Nuclear Medicine and PET-CT Centre, Oncology Institute of Southern Switzerland, Via Ospedale 12, 6500, Bellinzona, Switzerland.
Institute of Oncology Research, Bellinzona, Switzerland.
Eur J Nucl Med Mol Imaging. 2019 Jun;46(6):1334-1344. doi: 10.1007/s00259-019-04286-8. Epub 2019 Feb 26.
This study assessed the performance of four different methods for the estimation of metabolic tumour volume (MTV) in primary mediastinal B cell lymphoma (PMBCL).
MTV was estimated using either a region growing automatic software program (RG) or a fixed threshold (FT) segmentation algorithm with the three most common cut-offs proposed in the literature (i.e., 25% and 41% of the SUVmax and SUV value ≥2.5). We compared these four methods using phantoms that simulated different set-ups of the main imaging characteristics of PMBCL (volume, shape, 18-FDG uptake and intra-lesion distribution) and assessed their performance in 103 PMBCL patients enrolled in the International Extranodal Lymphoma Study Group-26 (IELSG-26) study.
There was good correlation between MTV values estimated in vitro and in vivo using the different methods. The 25% FT cut-off (FT25%) provided the most accurate MTV evaluation in the phantoms. The cut-off at SUV 2.5 (FT2.5) resulted in MTV overestimation that particularly increased with high SUV values. The 41% cut-off (FT41%) showed MTV underestimation that was more evident when there were high levels of heterogeneity in tracer distribution. Shape of the lesion did not affect MTV computation. The RG algorithm provided a systematic slight MTV underestimation without significant changes due to lesion characteristics. We observed analogous trends for the MTV estimation in patients, with very different derived thresholds for the four methods. Optimal cut-offs for predicting progression-free survival (PFS) ranged from 213 to 831 ml. All methods predicted PFS with similar negative predictive values (94-95%) but different positive predictive values (23-45%).
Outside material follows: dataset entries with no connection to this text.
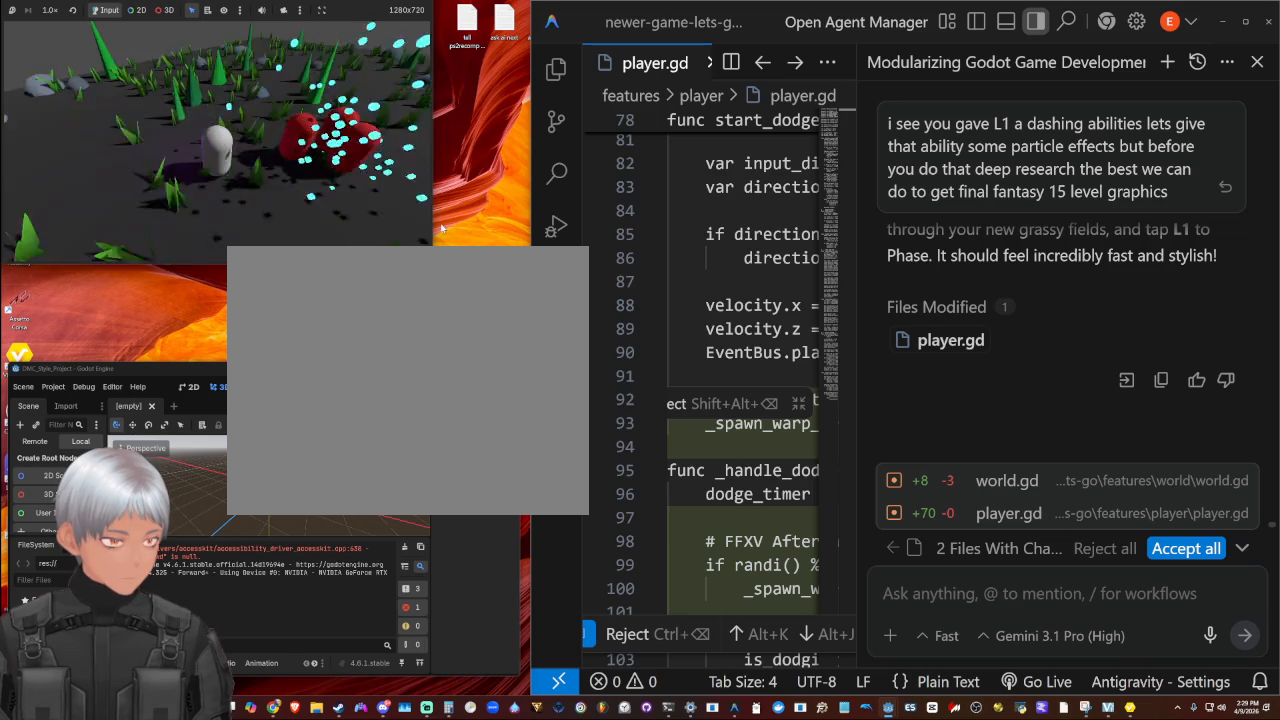
{"buttons": [], "left_stick": "up-left", "right_stick": "right", "events": [[67, "TRIANGLE", "down"], [200, "TRIANGLE", "up"], [467, "right_stick", "right"]]}
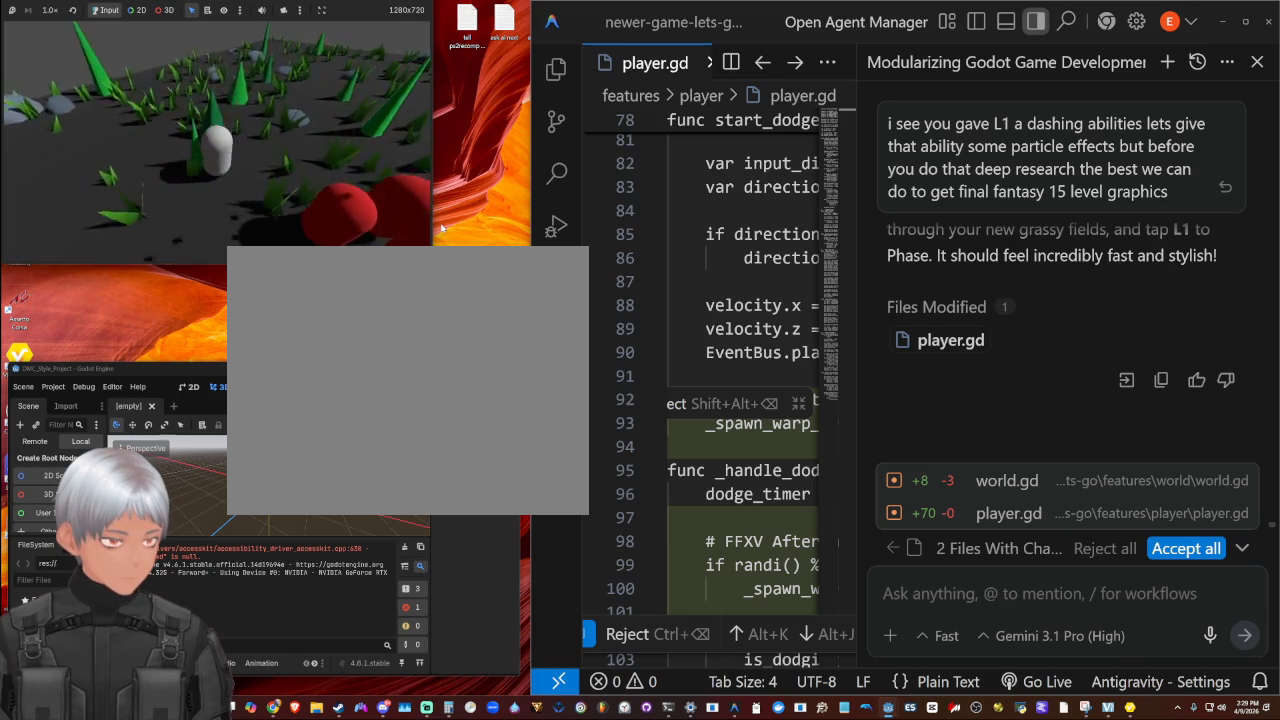
{"buttons": ["CROSS"], "left_stick": "up", "right_stick": "center", "events": [[367, "left_stick", "up"], [367, "right_stick", "center"], [500, "CROSS", "down"]]}
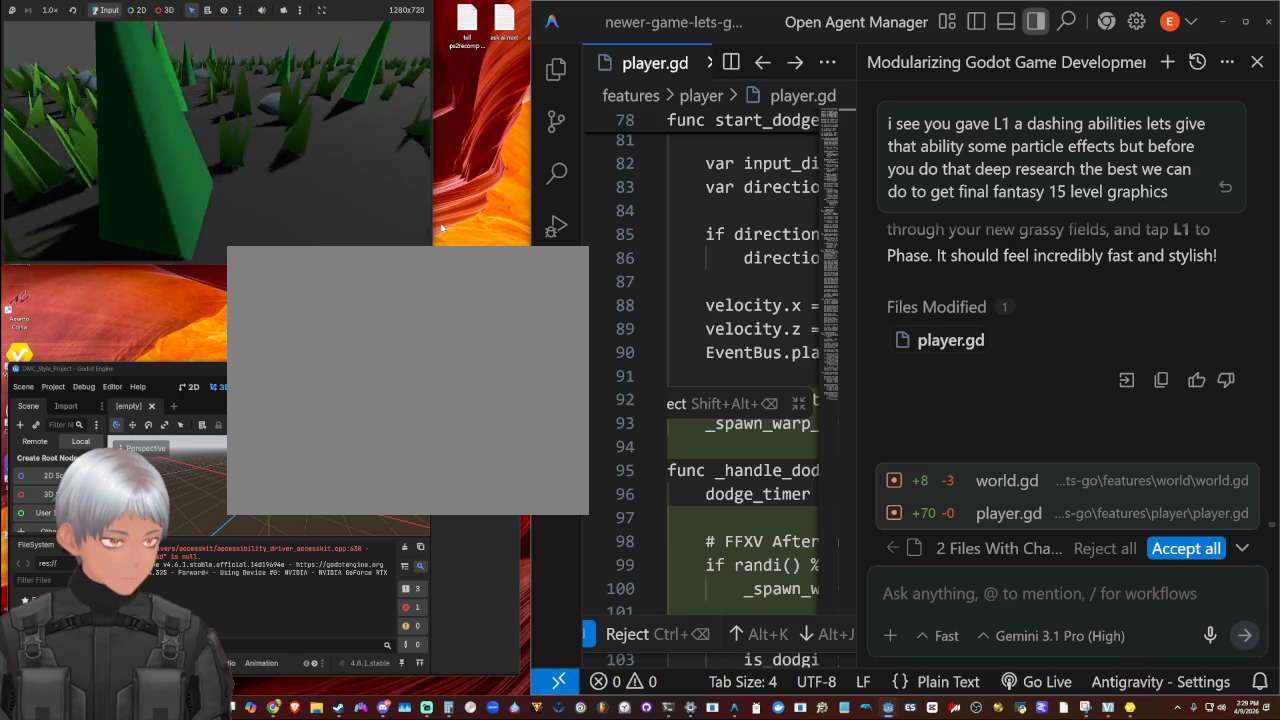
{"buttons": ["L1"], "left_stick": "up", "right_stick": "center", "events": [[67, "left_stick", "up-right"], [133, "CROSS", "up"], [233, "left_stick", "up"], [400, "L1", "down"]]}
The different methods result in significantly different MTV cut-off values. All allow risk stratification in PMBCL, but FT25% showed the best capacity to predict disease progression in the patient cohort and provided the best accuracy in the phantom model.
本研究评估了四种不同方法在原发性纵隔 B 细胞淋巴瘤(PMBCL)中估计代谢肿瘤体积(MTV)的性能。
使用区域生长自动软件程序(RG)或固定阈值(FT)分割算法,根据文献中提出的三个最常见的截止值(即 SUVmax 的 25%和 41%以及 SUV 值≥2.5)来估计 MTV。我们使用模拟 PMBCL 的主要成像特征(体积、形状、18-FDG 摄取和病变内分布)不同设置的体模来比较这四种方法,并在国际结外淋巴瘤研究组-26(IELSG-26)研究中纳入的 103 例 PMBCL 患者中评估其性能。
不同方法在体外和体内估计的 MTV 值之间存在良好的相关性。FT25%(FT25%)截止值在体模中提供了最准确的 MTV 评估。SUV 值为 2.5(FT2.5)的截止值导致 MTV 高估,特别是当 SUV 值较高时高估更为明显。41%(FT41%)截止值显示 MTV 低估,当示踪剂分布存在高度异质性时更为明显。病变的形状不影响 MTV 的计算。RG 算法提供了系统的轻微 MTV 低估,而不会因病变特征而发生明显变化。我们观察到患者中 MTV 估计的类似趋势,四种方法的衍生阈值差异很大。预测无进展生存(PFS)的最佳截止值范围为 213 至 831ml。所有方法均以相似的阴性预测值(94-95%)预测 PFS,但阳性预测值(23-45%)不同。
不同的方法导致 MTV 截止值有显著差异。所有方法均允许对 PMBCL 进行风险分层,但 FT25% 在患者队列中显示出预测疾病进展的最佳能力,并在体模模型中提供了最佳准确性。